### Your instructions
Please retype all of the entries that follow, leaving the images out.
##############################
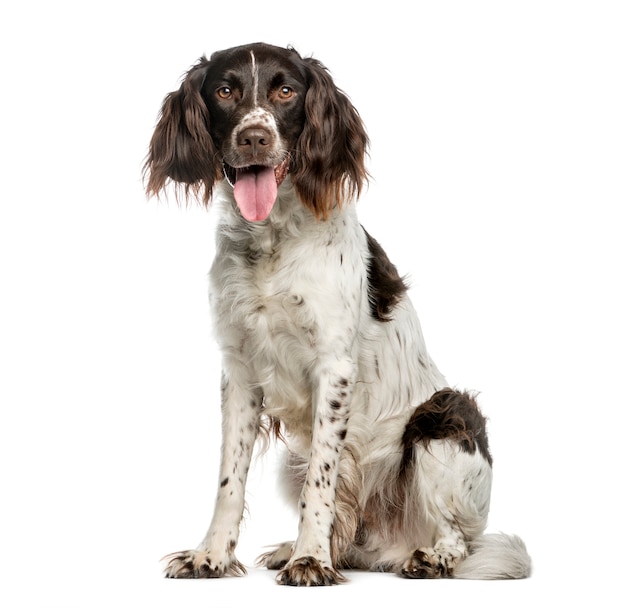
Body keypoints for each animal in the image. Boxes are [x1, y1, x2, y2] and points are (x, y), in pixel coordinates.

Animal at [144, 41, 528, 584]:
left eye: (286, 91)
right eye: (224, 91)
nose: (255, 138)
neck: (272, 242)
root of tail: (389, 544)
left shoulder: (334, 368)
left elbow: (320, 483)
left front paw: (310, 560)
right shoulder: (238, 370)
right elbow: (229, 481)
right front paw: (212, 556)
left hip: (443, 417)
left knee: (458, 537)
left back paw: (426, 558)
##############################
### Output of the exercise
Body keypoints for each animal in the image. Boxes are [x1, y1, x2, y2] and points are (x, y), in pixel coordinates.

Animal at [144, 41, 528, 584]:
left eye: (286, 91)
right eye: (224, 91)
nose: (255, 138)
neck: (272, 242)
root of tail: (389, 544)
left shoulder: (334, 368)
left elbow: (320, 483)
left front paw: (310, 560)
right shoulder: (238, 370)
right elbow: (229, 481)
right front paw: (212, 556)
left hip: (443, 417)
left knee: (458, 537)
left back paw: (426, 558)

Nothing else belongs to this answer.